(Supplied records begins)

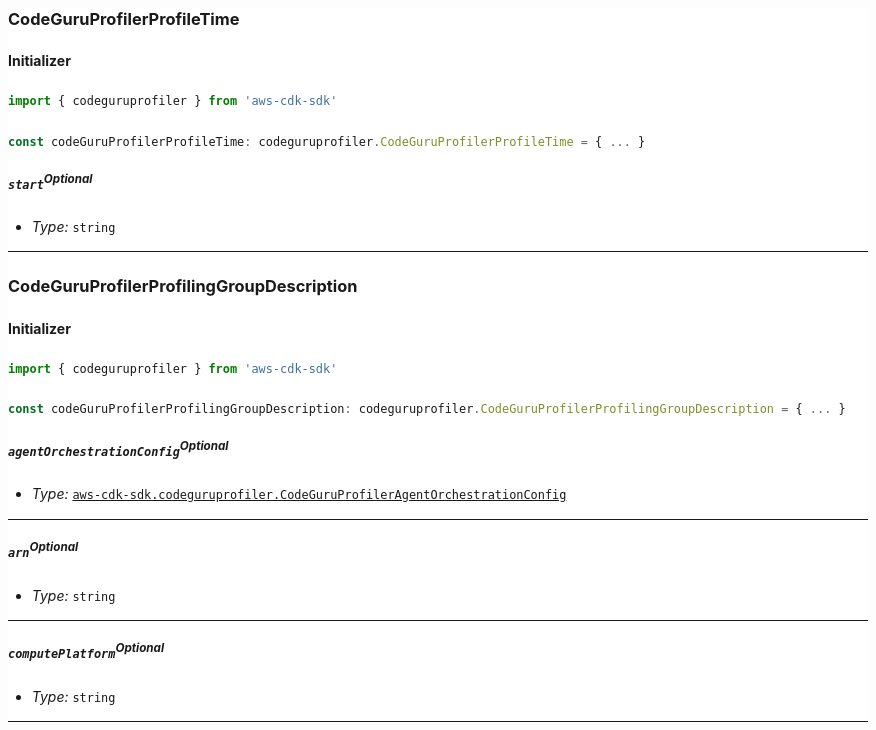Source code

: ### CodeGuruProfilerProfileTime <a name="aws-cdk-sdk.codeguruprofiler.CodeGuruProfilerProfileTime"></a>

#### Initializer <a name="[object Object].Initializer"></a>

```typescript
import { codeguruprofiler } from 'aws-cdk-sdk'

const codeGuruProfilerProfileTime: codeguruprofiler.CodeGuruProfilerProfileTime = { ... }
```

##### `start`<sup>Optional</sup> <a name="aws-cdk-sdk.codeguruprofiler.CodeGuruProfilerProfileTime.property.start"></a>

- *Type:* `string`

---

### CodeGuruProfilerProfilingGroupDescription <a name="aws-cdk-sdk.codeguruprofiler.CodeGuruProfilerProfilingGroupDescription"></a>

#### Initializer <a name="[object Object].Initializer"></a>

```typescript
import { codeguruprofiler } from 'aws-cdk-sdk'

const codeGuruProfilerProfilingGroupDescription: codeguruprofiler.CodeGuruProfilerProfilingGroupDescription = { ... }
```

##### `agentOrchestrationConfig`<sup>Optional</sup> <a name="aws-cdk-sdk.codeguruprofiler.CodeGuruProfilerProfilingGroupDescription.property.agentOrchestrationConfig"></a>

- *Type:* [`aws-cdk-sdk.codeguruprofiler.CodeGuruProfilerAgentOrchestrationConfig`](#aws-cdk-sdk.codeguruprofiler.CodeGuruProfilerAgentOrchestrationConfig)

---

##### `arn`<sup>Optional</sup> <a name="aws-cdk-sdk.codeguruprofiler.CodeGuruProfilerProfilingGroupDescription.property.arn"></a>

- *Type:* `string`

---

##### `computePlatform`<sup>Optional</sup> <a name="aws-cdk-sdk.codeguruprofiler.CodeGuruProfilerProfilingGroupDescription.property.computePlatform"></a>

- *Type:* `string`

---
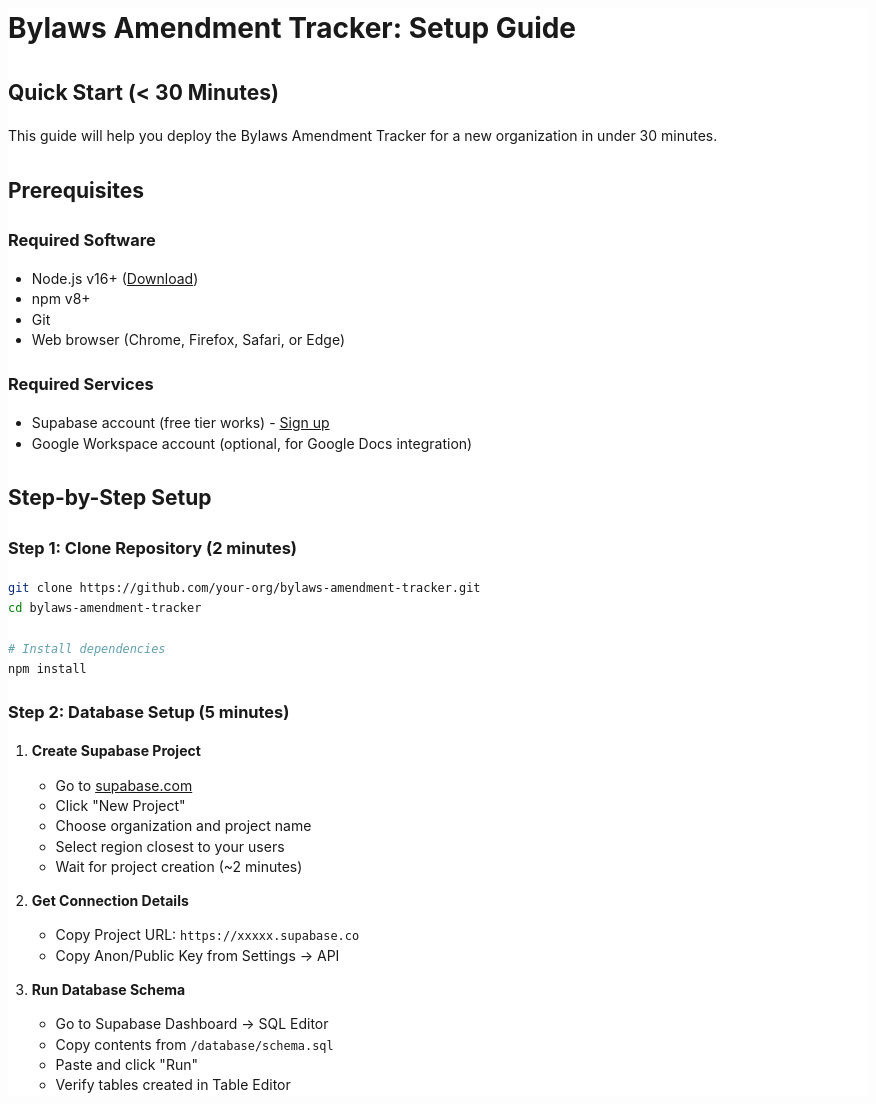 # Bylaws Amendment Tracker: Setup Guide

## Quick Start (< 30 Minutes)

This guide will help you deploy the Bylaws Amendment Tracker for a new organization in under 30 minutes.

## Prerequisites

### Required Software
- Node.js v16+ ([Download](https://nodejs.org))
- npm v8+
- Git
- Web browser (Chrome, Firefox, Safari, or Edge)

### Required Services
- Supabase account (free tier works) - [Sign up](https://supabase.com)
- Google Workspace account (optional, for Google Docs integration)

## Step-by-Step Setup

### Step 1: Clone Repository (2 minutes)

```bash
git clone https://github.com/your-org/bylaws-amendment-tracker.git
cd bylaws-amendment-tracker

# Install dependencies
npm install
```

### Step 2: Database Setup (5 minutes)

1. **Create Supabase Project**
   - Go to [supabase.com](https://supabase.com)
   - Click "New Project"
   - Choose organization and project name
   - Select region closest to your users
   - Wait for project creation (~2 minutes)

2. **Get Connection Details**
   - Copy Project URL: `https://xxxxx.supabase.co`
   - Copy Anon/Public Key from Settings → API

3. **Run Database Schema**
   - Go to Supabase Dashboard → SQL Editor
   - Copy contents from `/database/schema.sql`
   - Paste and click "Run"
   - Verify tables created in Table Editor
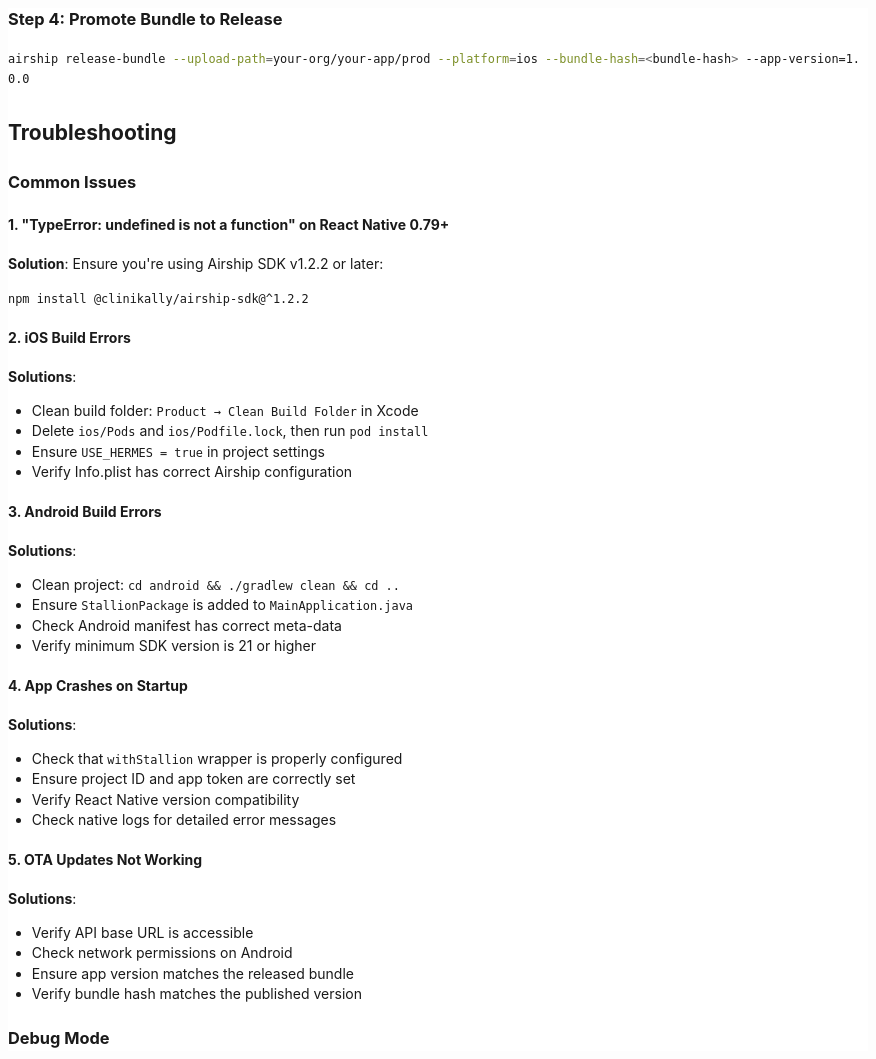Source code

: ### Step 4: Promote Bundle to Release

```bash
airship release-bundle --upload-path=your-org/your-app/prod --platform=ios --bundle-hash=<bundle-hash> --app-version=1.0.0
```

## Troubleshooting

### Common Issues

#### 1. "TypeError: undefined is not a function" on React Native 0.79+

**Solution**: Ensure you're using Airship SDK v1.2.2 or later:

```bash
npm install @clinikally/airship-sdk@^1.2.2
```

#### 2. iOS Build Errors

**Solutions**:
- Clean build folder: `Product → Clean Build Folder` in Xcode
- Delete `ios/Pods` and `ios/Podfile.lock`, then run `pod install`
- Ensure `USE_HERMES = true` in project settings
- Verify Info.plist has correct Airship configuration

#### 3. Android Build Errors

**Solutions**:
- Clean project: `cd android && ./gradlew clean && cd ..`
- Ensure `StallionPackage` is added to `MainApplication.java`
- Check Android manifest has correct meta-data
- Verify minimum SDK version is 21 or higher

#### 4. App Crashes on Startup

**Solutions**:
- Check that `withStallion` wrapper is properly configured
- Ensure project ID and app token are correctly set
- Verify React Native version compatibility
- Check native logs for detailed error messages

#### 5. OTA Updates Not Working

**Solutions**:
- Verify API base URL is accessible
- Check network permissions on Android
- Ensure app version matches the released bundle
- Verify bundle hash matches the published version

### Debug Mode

(Supplied records ends)

What you have to do: Without any pictures, print the whole listing again exactly as it stands.

Expected answer:
Source code

: ### CodeGuruProfilerProfileTime <a name="aws-cdk-sdk.codeguruprofiler.CodeGuruProfilerProfileTime"></a>

#### Initializer <a name="[object Object].Initializer"></a>

```typescript
import { codeguruprofiler } from 'aws-cdk-sdk'

const codeGuruProfilerProfileTime: codeguruprofiler.CodeGuruProfilerProfileTime = { ... }
```

##### `start`<sup>Optional</sup> <a name="aws-cdk-sdk.codeguruprofiler.CodeGuruProfilerProfileTime.property.start"></a>

- *Type:* `string`

---

### CodeGuruProfilerProfilingGroupDescription <a name="aws-cdk-sdk.codeguruprofiler.CodeGuruProfilerProfilingGroupDescription"></a>

#### Initializer <a name="[object Object].Initializer"></a>

```typescript
import { codeguruprofiler } from 'aws-cdk-sdk'

const codeGuruProfilerProfilingGroupDescription: codeguruprofiler.CodeGuruProfilerProfilingGroupDescription = { ... }
```

##### `agentOrchestrationConfig`<sup>Optional</sup> <a name="aws-cdk-sdk.codeguruprofiler.CodeGuruProfilerProfilingGroupDescription.property.agentOrchestrationConfig"></a>

- *Type:* [`aws-cdk-sdk.codeguruprofiler.CodeGuruProfilerAgentOrchestrationConfig`](#aws-cdk-sdk.codeguruprofiler.CodeGuruProfilerAgentOrchestrationConfig)

---

##### `arn`<sup>Optional</sup> <a name="aws-cdk-sdk.codeguruprofiler.CodeGuruProfilerProfilingGroupDescription.property.arn"></a>

- *Type:* `string`

---

##### `computePlatform`<sup>Optional</sup> <a name="aws-cdk-sdk.codeguruprofiler.CodeGuruProfilerProfilingGroupDescription.property.computePlatform"></a>

- *Type:* `string`

---
 # Bylaws Amendment Tracker: Setup Guide

## Quick Start (< 30 Minutes)

This guide will help you deploy the Bylaws Amendment Tracker for a new organization in under 30 minutes.

## Prerequisites

### Required Software
- Node.js v16+ ([Download](https://nodejs.org))
- npm v8+
- Git
- Web browser (Chrome, Firefox, Safari, or Edge)

### Required Services
- Supabase account (free tier works) - [Sign up](https://supabase.com)
- Google Workspace account (optional, for Google Docs integration)

## Step-by-Step Setup

### Step 1: Clone Repository (2 minutes)

```bash
git clone https://github.com/your-org/bylaws-amendment-tracker.git
cd bylaws-amendment-tracker

# Install dependencies
npm install
```

### Step 2: Database Setup (5 minutes)

1. **Create Supabase Project**
   - Go to [supabase.com](https://supabase.com)
   - Click "New Project"
   - Choose organization and project name
   - Select region closest to your users
   - Wait for project creation (~2 minutes)

2. **Get Connection Details**
   - Copy Project URL: `https://xxxxx.supabase.co`
   - Copy Anon/Public Key from Settings → API

3. **Run Database Schema**
   - Go to Supabase Dashboard → SQL Editor
   - Copy contents from `/database/schema.sql`
   - Paste and click "Run"
   - Verify tables created in Table Editor
Source code

: ### Step 4: Promote Bundle to Release

```bash
airship release-bundle --upload-path=your-org/your-app/prod --platform=ios --bundle-hash=<bundle-hash> --app-version=1.0.0
```

## Troubleshooting

### Common Issues

#### 1. "TypeError: undefined is not a function" on React Native 0.79+

**Solution**: Ensure you're using Airship SDK v1.2.2 or later:

```bash
npm install @clinikally/airship-sdk@^1.2.2
```

#### 2. iOS Build Errors

**Solutions**:
- Clean build folder: `Product → Clean Build Folder` in Xcode
- Delete `ios/Pods` and `ios/Podfile.lock`, then run `pod install`
- Ensure `USE_HERMES = true` in project settings
- Verify Info.plist has correct Airship configuration

#### 3. Android Build Errors

**Solutions**:
- Clean project: `cd android && ./gradlew clean && cd ..`
- Ensure `StallionPackage` is added to `MainApplication.java`
- Check Android manifest has correct meta-data
- Verify minimum SDK version is 21 or higher

#### 4. App Crashes on Startup

**Solutions**:
- Check that `withStallion` wrapper is properly configured
- Ensure project ID and app token are correctly set
- Verify React Native version compatibility
- Check native logs for detailed error messages

#### 5. OTA Updates Not Working

**Solutions**:
- Verify API base URL is accessible
- Check network permissions on Android
- Ensure app version matches the released bundle
- Verify bundle hash matches the published version

### Debug Mode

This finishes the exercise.